Очень симптоматичны те символы, в которые воплощается для Гоголя образ русского ученого. Они показывают, что основными источниками истинно русского научного языка, по Гоголю, должны быть тот же церковнославянский язык и те же стили русского «народного», преимущественно крестьянского, языка и народной поэзии.

§ 8. Итак, коренные национальные основы и начала «истинно русского языка», по мнению Гоголя, забыты. Дворянская языковая культура «еще не черпала из самой глубины» трех основных источников — народных песен, «многоочитых пословиц» и церковных книг и поучений (с. 211). Эти источники цельнее всего, «в величии, близком к патриархально-библейскому», хранятся в недрах крестьянского быта (т. IV, с. 208—209) и в духовной культуре церкви. «Сам необыкновенный язык наш есть еще тайна. В нем все тоны и оттенки, все переходы звуков от самых твердых до самых нежных и мягких; он беспределен и может, живой как жизнь, обогащаться ежеминутно, почерпая с одной стороны высокие слова из языка церковно-библейского, а с другой стороны, выбирая на выбор меткие названия из бесчисленных своих наречий, рассыпанных по нашим провинциям, имея возможность таким образом в одной и той же речи восходить до высоты, недоступной никакому другому языку, и опускаться до простоты, ощутительной осязанию непонятливейшего человека, — язык, который сам по себе уже поэт и который недаром был на время позабыт нашим лучшим обществом: нужно было, чтобы выболтали мы на чужеземных наречиях всю дрянь, какая ни пристала к нам вместе с чужеземным образованием, чтобы все те неясные звуки, неточные названия вещей, — дети мыслей невыяснившихся и сбивчивых, которые потемняют языки, — не посмели помрачить младенческой ясности нашего языка, и возвратились бы к нему уже готовые мыслить и жить своим умом, а не чужеземным. Все это еще орудия, еще материалы, еще глыбы, еще в руде дорогие металлы, из которых выкуется иная, сильнейшая речь» («В чем же наконец существо русской поэзии и в чем ее особенность» — с. 212).

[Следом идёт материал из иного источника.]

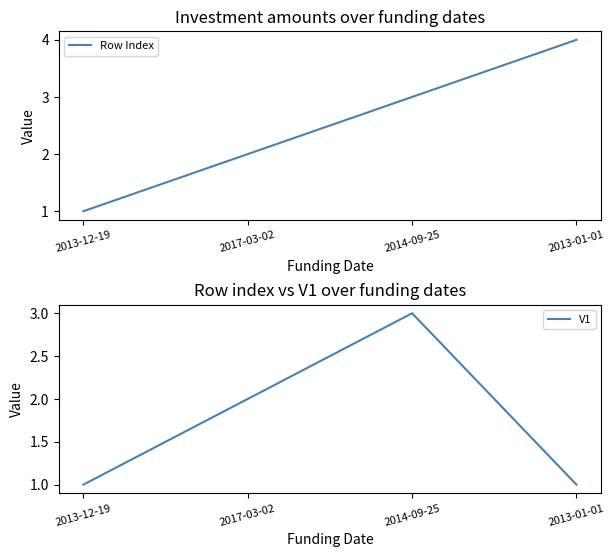

What is the highest value of the V1 series?

3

Проблема будущего «положительного» периода, т. е. 40-х годов. «Мы еще растопленный металл, не отлившийся в свою национальную форму; еще нам возможно выбросить, оттолкнуть от себя нам неприличное и внести в себя все, что уже невозможно другим народам, получившим форму и закалившимся в ней» (с. 211). Возможность общенационального единения в сфере русского литературного языка, по Гоголю, обусловлена отсутствием у нас «непримиримой ненависти сословия противу сословия и тех озлобленных партий, какие водятся в Европе и которые поставляют препятствие непреоборимое к соединению людей» (там же).

Таким образом, система будущего национального русского языка опиралась в сознании Гоголя на утопическую мечту о христианском «братстве» всех классов в рамках крепостнической монархии под духовным руководством церкви.